ACTIVITY: Your answer should be every line of the records that contains the word "CROSS", copied as it stands.

INFORMATION SUPPLIED:
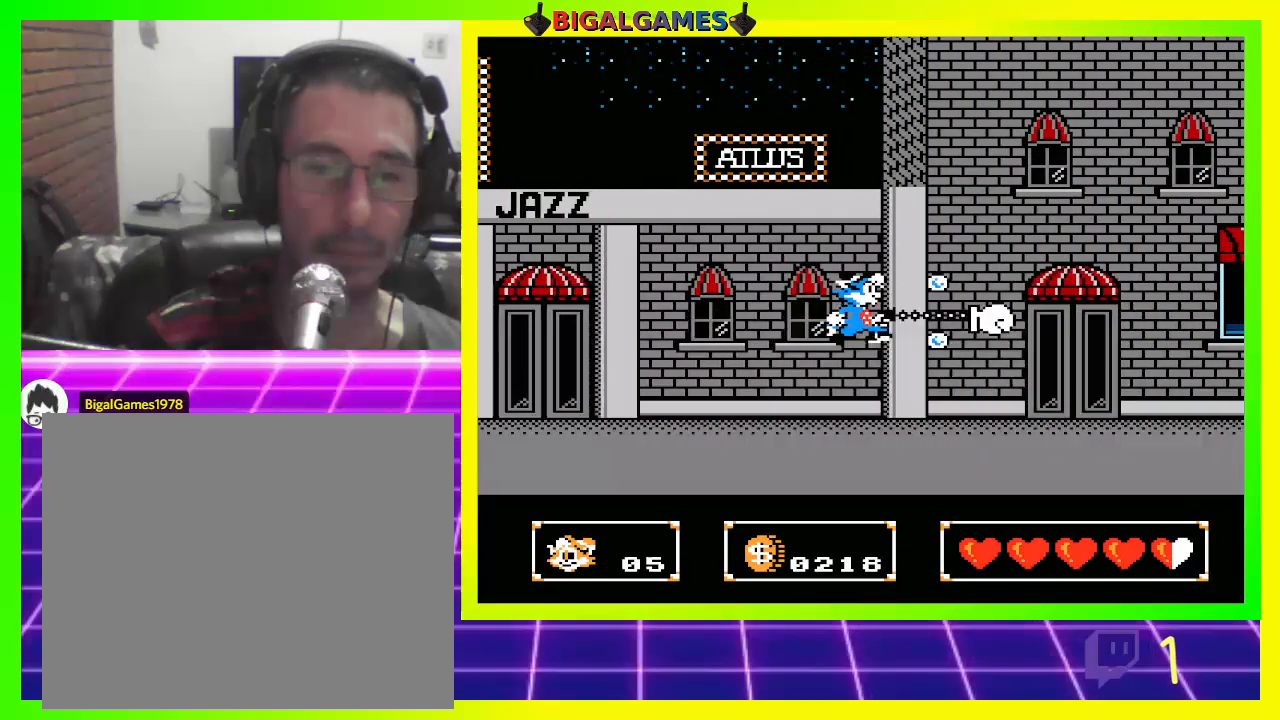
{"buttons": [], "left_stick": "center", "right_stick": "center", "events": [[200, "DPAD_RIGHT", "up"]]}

--

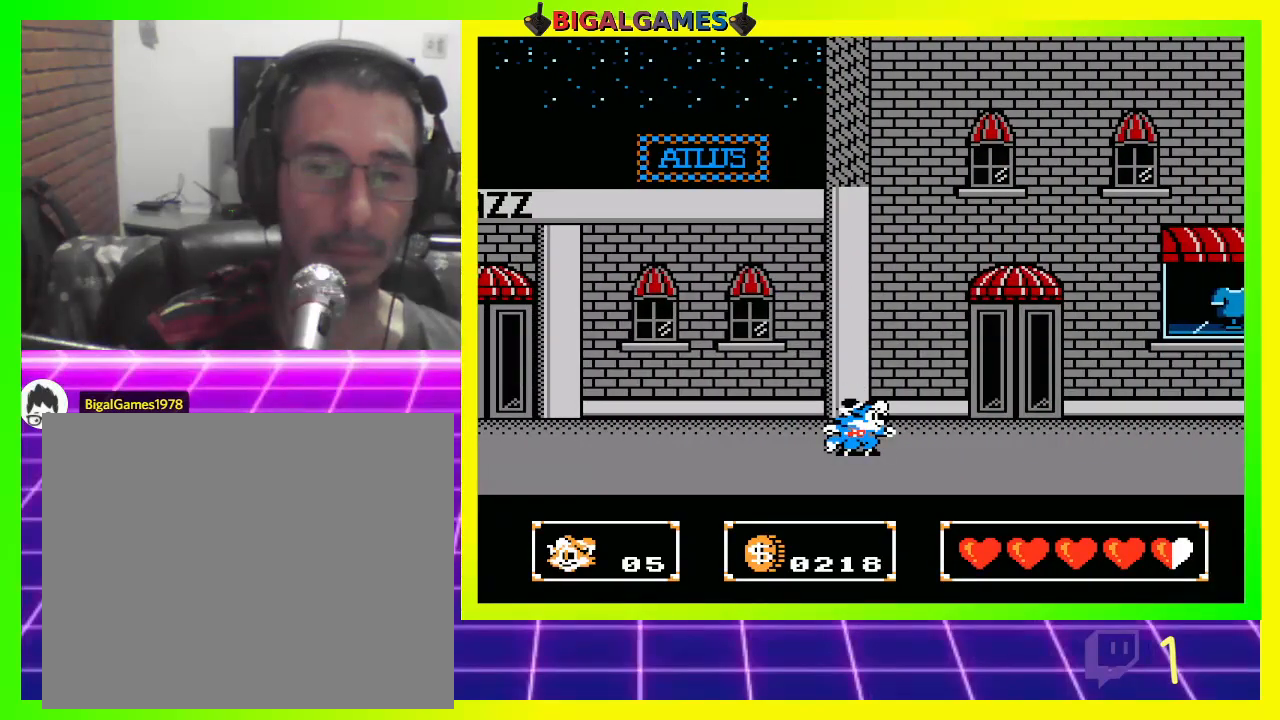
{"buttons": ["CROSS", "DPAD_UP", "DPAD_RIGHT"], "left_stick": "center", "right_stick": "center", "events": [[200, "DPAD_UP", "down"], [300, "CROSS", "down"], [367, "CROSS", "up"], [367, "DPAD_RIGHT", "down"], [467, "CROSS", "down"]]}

==

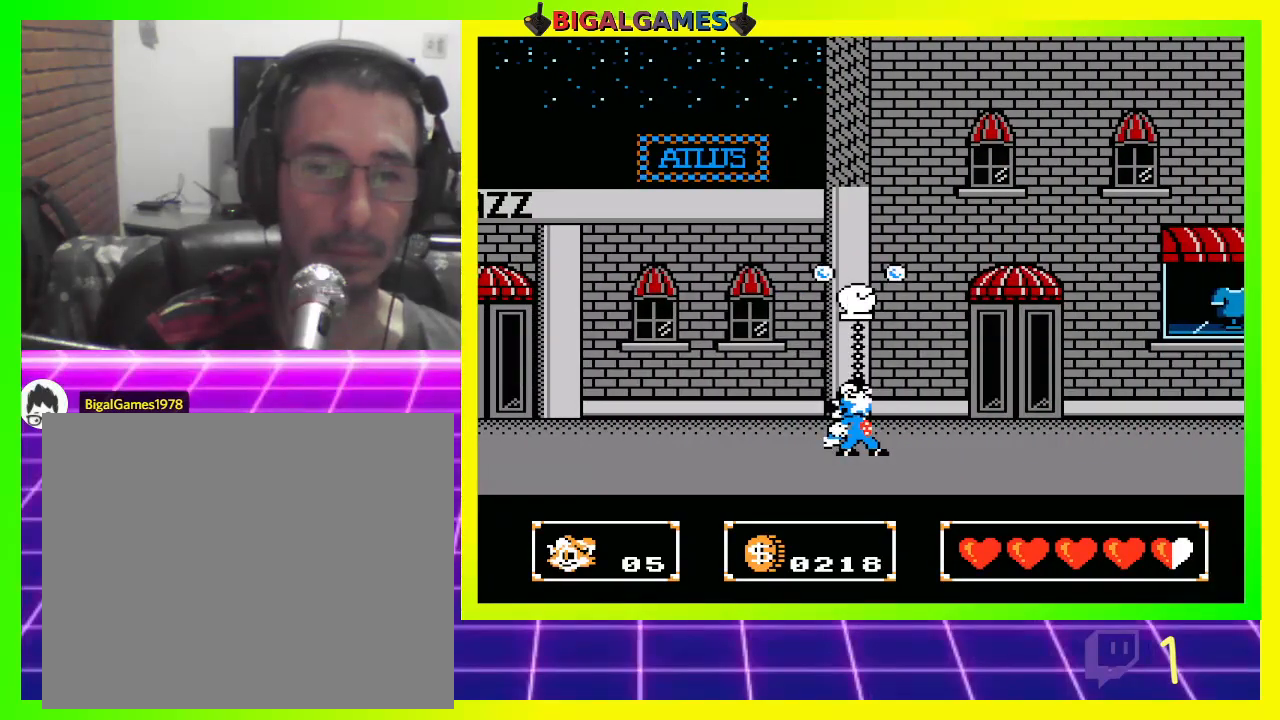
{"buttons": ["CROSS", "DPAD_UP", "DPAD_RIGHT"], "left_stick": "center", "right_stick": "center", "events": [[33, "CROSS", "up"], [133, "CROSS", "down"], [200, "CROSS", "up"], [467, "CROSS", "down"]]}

TASK ANSWER:
{"buttons": ["CROSS", "DPAD_UP", "DPAD_RIGHT"], "left_stick": "center", "right_stick": "center", "events": [[200, "DPAD_UP", "down"], [300, "CROSS", "down"], [367, "CROSS", "up"], [367, "DPAD_RIGHT", "down"], [467, "CROSS", "down"]]}
{"buttons": ["CROSS", "DPAD_UP", "DPAD_RIGHT"], "left_stick": "center", "right_stick": "center", "events": [[33, "CROSS", "up"], [133, "CROSS", "down"], [200, "CROSS", "up"], [467, "CROSS", "down"]]}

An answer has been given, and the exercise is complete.